Summary: There’s no way, not that I’m pessimistic, but in fact there’s no way.
CSRF protection:
If you’re worried about someone reading the content, there are two "distinct":
- Get your
/json.json
on the client side, via Javascript/Ajax.
- Get your
/json.json
on the "server"/"client" side, via Curl/Wget/Webviewer (and "custom browsers").
The first situation is easier and in fact "there is something to do" to prevent:
- Add the header of
Access-Control-Allow-Origin
, strict to your website.
- (Optional) Add the
Access-Control-Allow-Headers
, limit headers (eg. X-CRSF-TOKEN
) that can be sent.
- (Optional) Add the
Access-Control-Allow-Methods
, limit the accepted methods (ex. GET
) so only this method will be accepted.
So you can use:
header('Access-Control-Allow-Origin: http://www.dominio.com http://m.dominio.com');
header('Access-Control-Allow-Methods: GET');
I recommend seeing this answer.
- Add a
CSRF Token
.
- CSRF Token must be valid only for a single session.
- (Recommended) The CSRF Token must be valid for a single IP.
- (Optional) The CSRF Token should expose after a single use.
- (Optional) The CSRF Token must be unique for each URL or each tracking.

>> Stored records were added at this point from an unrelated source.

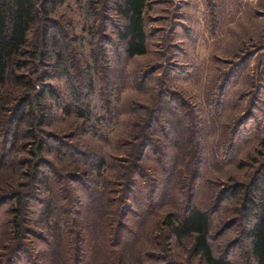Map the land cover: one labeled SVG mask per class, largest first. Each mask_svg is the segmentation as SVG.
Wrapping results in <instances>:
<instances>
[{
	"label": "rangeland",
	"instance_id": "rangeland-1",
	"mask_svg": "<svg viewBox=\"0 0 264 264\" xmlns=\"http://www.w3.org/2000/svg\"><path fill=\"white\" fill-rule=\"evenodd\" d=\"M116 1L58 0L48 26L63 42V68L47 58L16 70L25 82L10 77L0 88V264L16 251L21 264H57L37 247L38 237L53 234L42 214L47 180L32 179L37 167L64 200L67 218L86 228L88 264H207L192 239L177 240L164 224L169 213L179 219L190 206L209 212L217 254L251 263L240 197L230 195L264 162V0H153L145 11L147 53L133 58L117 37ZM91 78L88 99L97 116L113 122L97 124L99 134L87 132L57 101L35 102L36 115H44L39 138L67 153L48 145L40 161L33 141L17 139L10 118L34 93L26 82L49 86L67 103ZM75 152L94 153L101 167L87 173L84 161L70 158ZM85 176L86 184L75 181ZM155 184L152 204L141 205L136 193L148 195ZM19 194L20 239L9 211L19 206ZM118 205L130 231L122 247L106 250L102 223L120 221Z\"/></svg>",
	"mask_w": 264,
	"mask_h": 264
},
{
	"label": "trees",
	"instance_id": "trees-1",
	"mask_svg": "<svg viewBox=\"0 0 264 264\" xmlns=\"http://www.w3.org/2000/svg\"><path fill=\"white\" fill-rule=\"evenodd\" d=\"M58 0H0V88L4 86L10 77H14L18 83L25 82L26 76L24 74H16V70L31 65H41L47 58L54 59L55 67H62L60 65L64 61L63 42L57 32H50L48 22H50V15L57 7ZM153 0H117L115 9L122 18V24L117 31L119 40L125 43V53L128 57L144 55L148 50V36L145 28V11L149 3ZM39 26L42 27L39 29ZM34 34V38L31 35ZM48 60V59H47ZM63 68V67H62ZM69 70L68 68H65ZM48 79V78H47ZM26 83L31 86L33 95L27 94L23 96L18 105L10 113L12 123L16 125V129L21 131V125L27 123L29 117H33L26 130L15 131L17 139L27 137L33 141L35 150L33 153L39 156L40 161L44 160V152L47 151V146L50 145L51 150L57 153L66 155V151L59 146H55L52 142L48 144L44 137H40L42 133V126L44 124V115L41 117L36 115L34 110L35 102L41 106L46 99L57 101L60 107L63 108L64 113L74 114L77 118L82 120L83 127L90 132L99 134L96 125L108 121L106 117L97 116L94 106L88 99L89 94L94 90L92 78L88 82L87 90L74 89L69 96V102L64 103L58 98L55 90L49 86H41L40 84H32L28 80ZM47 88V89H46ZM36 98V101H35ZM27 105V106H26ZM39 106V107H41ZM29 109L27 110V108ZM111 115V114H110ZM43 116V117H42ZM181 117H183L181 115ZM68 156V155H67ZM70 158L76 161H84L89 170L99 169L101 167V160L99 156L94 153L78 152L72 153ZM37 170L32 174L33 180L42 181L47 180V190L49 196L45 199L42 209V214L46 216V222L49 223L53 230V234L38 237L37 247H41L42 251H49L52 261L57 264H88L90 261V252L87 251V234L83 223L79 222L77 218L74 221L67 218L65 205L59 194L54 188L53 183H50L43 173ZM3 165L0 162V175L2 174ZM85 179L78 178L75 181L79 183ZM40 181V182H41ZM49 182V183H48ZM89 181H87L88 183ZM83 183L81 186L84 185ZM137 184V183H136ZM136 184L134 186L136 187ZM157 185H150L147 193H143L142 189L136 193L135 199L141 200L140 204H152V195L150 194ZM230 197H240L239 215L243 220V232L248 239V254L251 258V263L247 264H264V162L260 164L255 174L252 176L250 182L246 185L238 184L233 187ZM126 190V189H125ZM242 191V192H241ZM88 192V189L86 190ZM92 193V192H91ZM88 193V196L93 194ZM133 192L129 190V195ZM228 196V193L226 192ZM225 195V197H227ZM90 196V197H91ZM224 197V198H225ZM71 198V197H70ZM143 198H145L143 200ZM71 201V199H70ZM74 200L72 199V202ZM19 206H10V213L14 221V229L17 231L15 237L20 239L21 236V206L22 196L19 194ZM19 207V208H18ZM119 207V205H118ZM116 207V208H118ZM117 210V209H116ZM115 210V211H116ZM127 213L123 218L127 217ZM115 215V213H110ZM123 209L119 207L118 212L114 218H119L117 224H112L106 221L105 217L102 223V233L99 241L106 250H116L122 247L127 239L129 225L123 223L121 216ZM207 211L201 210L196 206H190L186 210V214L182 218H174L173 213H169L164 224L168 234L177 240L192 239V248L195 254L203 257L207 264H237L232 258L226 254L216 253L211 238V219ZM79 227V228H78ZM73 229V230H72ZM89 241V246L91 245ZM18 252L11 254L6 261V264H21V258ZM35 257V256H33ZM23 264H41V262L34 258L32 262L28 258Z\"/></svg>",
	"mask_w": 264,
	"mask_h": 264
}]
</instances>
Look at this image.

You can read this answer, think of decompressing and not recommend the use of generateRandomString()
for being a LCG.
Measures that are inefficient but can help:
- Check the
Referrer
/Origin
, are easily forged.
The second situation is impossible to be fixed, literally there is no way to prevent this, everything listed above is not enough to prevent the use of Curl/Wget.
Create a Rate-Limit
, a limit on how many times the page can be accessed per second per IP (or Ipv6 range) is relatively efficient as it will require the use of multiple proxies if you want to obtain content constantly, but remember the CGNAT in Ipv4.
Block access via TOR and public proxies.
Much less efficient measures, but they can help:
- Create a "challenge" in Javascript, such as
jjencode
, Cloudflare uses this.
There may be other security problems, which is not the CSRF, for example the Mitm, XSS, Of (including the json_decode
, standard, is vulnerable by hash-dos) and among other problems like Side-Channel Attacks, but these are other things that have no relation to the question...
Did some testing using the header
Access-Control-Allow-Origin
. ?– Maurivan
I added an example of what I’m using to such @Maurivan
– Leo Letto
You’re right, the URL will be accessible.